### Data section
+===+
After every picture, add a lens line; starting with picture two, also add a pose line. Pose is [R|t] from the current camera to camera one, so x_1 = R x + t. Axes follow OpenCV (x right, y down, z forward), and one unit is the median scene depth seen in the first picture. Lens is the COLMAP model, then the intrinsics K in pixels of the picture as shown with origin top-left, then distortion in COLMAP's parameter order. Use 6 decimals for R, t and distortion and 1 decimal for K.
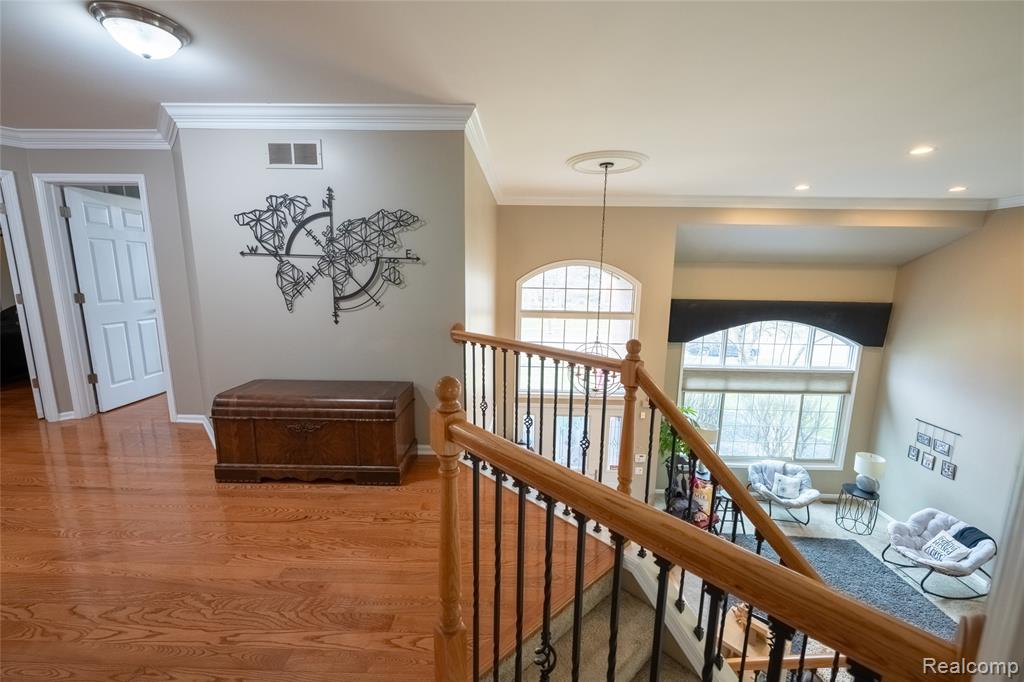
lens RADIAL K [[410.3, 0, 514.0], [0, 410.3, 344.8], [0, 0, 1]] dist [0.000904, 0.000035]
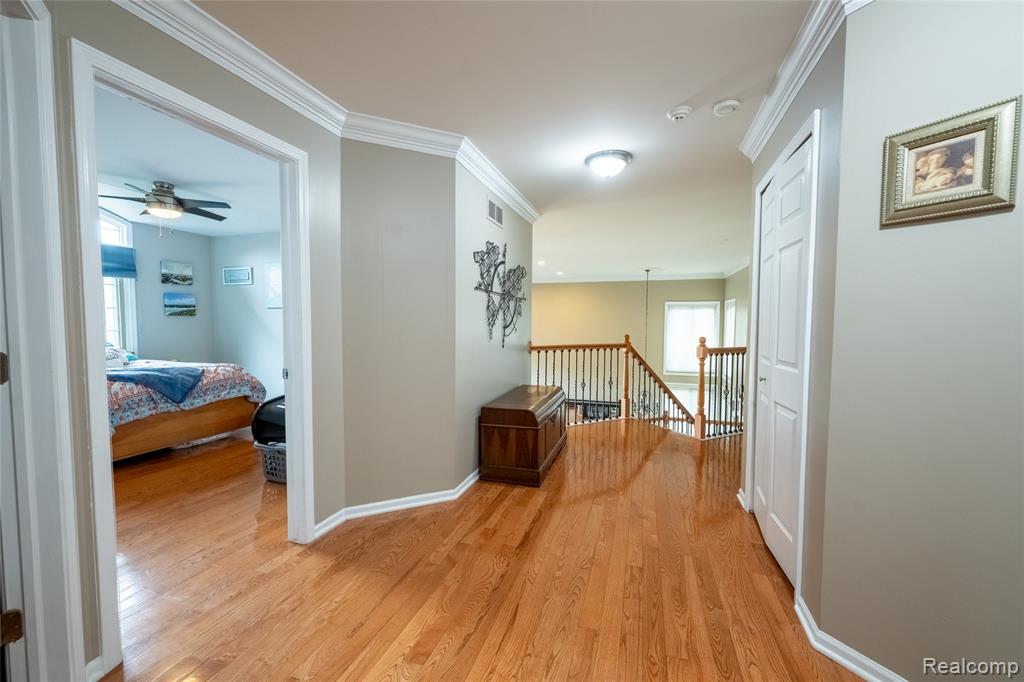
lens RADIAL K [[410.3, 0, 515.0], [0, 410.3, 341.3], [0, 0, 1]] dist [0.000904, 0.000035]
pose [[0.274703, -0.060630, 0.959616, -1.675432], [0.158070, 0.987279, 0.017128, -0.087843], [-0.948447, 0.146981, 0.280792, 0.627855]]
+===+
### Instructions for the task
Copy out the material from its first line through the line containing "341.3], [0, 0, 1]] dist [0.000904, 0.000035]", leaving the pictures out of your answer.

### Exercise response
After every picture, add a lens line; starting with picture two, also add a pose line. Pose is [R|t] from the current camera to camera one, so x_1 = R x + t. Axes follow OpenCV (x right, y down, z forward), and one unit is the median scene depth seen in the first picture. Lens is the COLMAP model, then the intrinsics K in pixels of the picture as shown with origin top-left, then distortion in COLMAP's parameter order. Use 6 decimals for R, t and distortion and 1 decimal for K.
lens RADIAL K [[410.3, 0, 514.0], [0, 410.3, 344.8], [0, 0, 1]] dist [0.000904, 0.000035]
lens RADIAL K [[410.3, 0, 515.0], [0, 410.3, 341.3], [0, 0, 1]] dist [0.000904, 0.000035]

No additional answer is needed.